Towards Less Biased Data-driven Scoring with Deep Learning-Based End-to-end Database Search in Tandem Mass Spectrometry
Yonghan Yu, Ming Li
TL;DR
DeepSearch presents the first deep learning-based end-to-end database search for tandem MS that replaces ion-to-ion scoring with cross-modal cosine similarity between spectrum and peptide embeddings. Trained with a contrastive learning framework on MassIVE v2 data, the transformer-based encoder-decoder jointly learns peptide inference and PSM re-ranking while enabling zero-shot PTM profiling by PTM-mass shifting. The method reduces scoring bias and demonstrates robustness across species, achieving competitive or superior PSM identification rates without relying on statistical estimation, and enabling zero-shot PTM profiling on phosphorylation-enriched data with substantial agreement to established tools.
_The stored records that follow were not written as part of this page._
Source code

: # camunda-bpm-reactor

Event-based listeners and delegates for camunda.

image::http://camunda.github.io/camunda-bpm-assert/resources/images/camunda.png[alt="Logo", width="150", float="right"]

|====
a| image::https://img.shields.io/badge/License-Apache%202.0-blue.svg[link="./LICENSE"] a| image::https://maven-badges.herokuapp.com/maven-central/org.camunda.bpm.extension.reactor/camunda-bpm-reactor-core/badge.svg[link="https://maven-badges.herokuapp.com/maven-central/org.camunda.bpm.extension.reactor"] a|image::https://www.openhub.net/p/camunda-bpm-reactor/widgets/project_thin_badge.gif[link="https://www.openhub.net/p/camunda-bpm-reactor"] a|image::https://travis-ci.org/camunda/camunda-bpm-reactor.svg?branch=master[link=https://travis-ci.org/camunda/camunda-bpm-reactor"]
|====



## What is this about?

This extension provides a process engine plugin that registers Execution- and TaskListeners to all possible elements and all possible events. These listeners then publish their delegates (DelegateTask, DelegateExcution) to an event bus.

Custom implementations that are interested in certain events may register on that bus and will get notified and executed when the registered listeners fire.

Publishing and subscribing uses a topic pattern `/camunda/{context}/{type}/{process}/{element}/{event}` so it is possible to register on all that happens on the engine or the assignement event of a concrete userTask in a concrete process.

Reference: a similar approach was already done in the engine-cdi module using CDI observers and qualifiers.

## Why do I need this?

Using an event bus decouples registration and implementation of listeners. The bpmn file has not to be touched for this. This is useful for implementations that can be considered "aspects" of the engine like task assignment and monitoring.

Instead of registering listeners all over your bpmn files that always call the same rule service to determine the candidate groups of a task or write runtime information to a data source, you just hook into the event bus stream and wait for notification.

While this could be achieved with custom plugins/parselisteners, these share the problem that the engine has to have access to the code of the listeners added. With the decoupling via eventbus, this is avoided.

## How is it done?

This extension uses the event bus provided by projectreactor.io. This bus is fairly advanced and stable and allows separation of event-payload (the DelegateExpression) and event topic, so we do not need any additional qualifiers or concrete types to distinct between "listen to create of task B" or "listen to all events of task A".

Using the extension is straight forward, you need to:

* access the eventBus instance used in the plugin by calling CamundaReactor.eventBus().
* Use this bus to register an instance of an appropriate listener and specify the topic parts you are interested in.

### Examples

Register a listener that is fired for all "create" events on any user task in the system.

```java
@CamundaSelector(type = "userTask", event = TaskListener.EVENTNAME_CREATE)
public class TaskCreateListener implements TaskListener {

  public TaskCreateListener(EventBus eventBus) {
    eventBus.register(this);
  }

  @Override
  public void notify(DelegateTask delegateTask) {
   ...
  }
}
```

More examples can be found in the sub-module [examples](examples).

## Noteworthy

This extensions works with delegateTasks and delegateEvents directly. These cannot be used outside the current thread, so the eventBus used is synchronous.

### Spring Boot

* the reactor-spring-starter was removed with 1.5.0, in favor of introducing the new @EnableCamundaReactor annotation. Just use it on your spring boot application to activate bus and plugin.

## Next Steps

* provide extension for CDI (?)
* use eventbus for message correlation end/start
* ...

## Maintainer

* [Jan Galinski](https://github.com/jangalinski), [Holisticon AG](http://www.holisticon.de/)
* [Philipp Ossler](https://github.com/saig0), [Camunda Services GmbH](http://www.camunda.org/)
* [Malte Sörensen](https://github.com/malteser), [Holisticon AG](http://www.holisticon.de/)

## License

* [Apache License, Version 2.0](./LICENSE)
These results suggest a scalable, data-driven alternative to traditional heuristic database search engines in proteomics, with practical implications for unbiased peptide identification and PTM analysis.
Abstract
Peptide identification in mass spectrometry-based proteomics is crucial for understanding protein function and dynamics. Traditional database search methods, though widely used, rely on heuristic scoring functions and statistical estimations have to be introduced for a higher identification rate. Here, we introduce DeepSearch, the first deep learning-based end-to-end database search method for tandem mass spectrometry. DeepSearch leverages a modified transformer-based encoder-decoder architecture under the contrastive learning framework. Unlike conventional methods that rely on ion-to-ion matching, DeepSearch adopts a data-driven approach to score peptide spectrum matches. DeepSearch is also the first deep learning-based method that can profile variable post-translational modifications in a zero-shot manner. We showed that DeepSearch's scoring scheme expressed less bias and did not require any statistical estimation. We validated DeepSearch's accuracy and robustness across various datasets, including those from species with diverse protein compositions and a modification-enriched dataset. DeepSearch sheds new light on database search methods in tandem mass spectrometry.